* _WORK TASK_
Please answer these questions from the passage about Tipton-Martin below:
1. What is the name of the website she launched?
2. Which school's students does she currently work with through the pilot program?
3. Which company is she working with to buy the Limerick-Frazier House?

* _EXERCISE PASSAGE_
------------------------------
She launched the website The Jemima Code to expose stereotypical images of the past for their wrongful depictions of black female cooks and replace them with heartfelt explorations of the importance and necessity of strong African-American figures in the kitchen. Tipton-Martin has subsequently made it her mission to tour the country sharing the stories and images of these women that fed their communities and persevered through countless tribulations.

Following this passion, Tipton-Martin also developed the SANDE Project, a burgeoning Austin nonprofit concerned with educating youth about nutrition while preserving African-American culinary history. It is Tipton-Martin's belief that integrating food and heritage in vulnerable students' everyday lives will help them thrive as individuals and as community members.

Through a partnership with the University of Texas Division of Cultural Diversity, she currently works with the students at The University of Texas Elementary School through a pilot program that introduces them to gardening and healthy eating, exposing them to new foods they grew from the ground themselves.

"I've learned you've got to pique the student's interests and build bonds of trust with them slowly," says Tipton-Martin, "You can't just go from fast food to raw food overnight." Teaching these students to appreciate the flavor of raw kale, for example, is a personal victory she can claim.

For each of her efforts, Tipton-Martin feels the Limerick-Frazier House serves both as a home base and as a source of inspiration for her efforts.

"I was just drawn to the House somehow," Tipton-Martin says. "With its history and the work that was done here, I believe it's imperative to give back and share the House [with the community] once again."

To do so, Tipton-Martin is working with Renaissance Families Properties to attain her ultimate goal of buying the Limerick-Frazier House, refurbishing it to its former glory and transforming it into the effective home base of the SANDE Project. The walls that once contained African-American students learning cooking and other skills to prepare for their future would again serve the same noble purpose.

But to get there, it's going take some money. A whole lot of money, in fact. And, thus, Tipton-Martin quickly became a pro at building bridges, forming partnerships, writing grants and throwing fundraisers.
------------------------------
* _DATA FOR REVIEW_

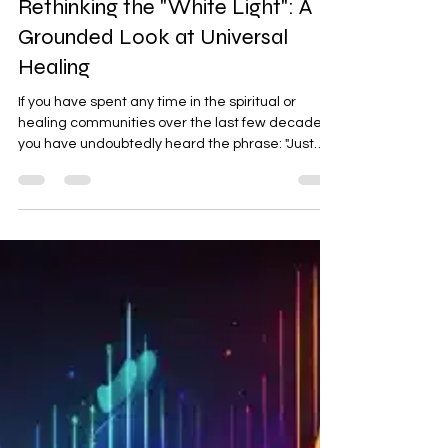
Psychic Darryl
Jul 2
2 min read
Rethinking the "White Light": A
Grounded Look at Universal
Healing
If you have spent any time in the spiritual or
healing communities over the last few decades,
you have undoubtedly heard the phrase: "Just
surround yourself in white light." Since the 1990s
New Age boom, white light has been marketed
as the ultimate spiritual cure-all—a protective
bubble for every problem. If you have used this
technique, there is absolutely no judgment here.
------------------------------
* _EXERCISE RESPONSE_
1. The Jemima Code
2. The University of Texas Elementary School
3. Renaissance Families Properties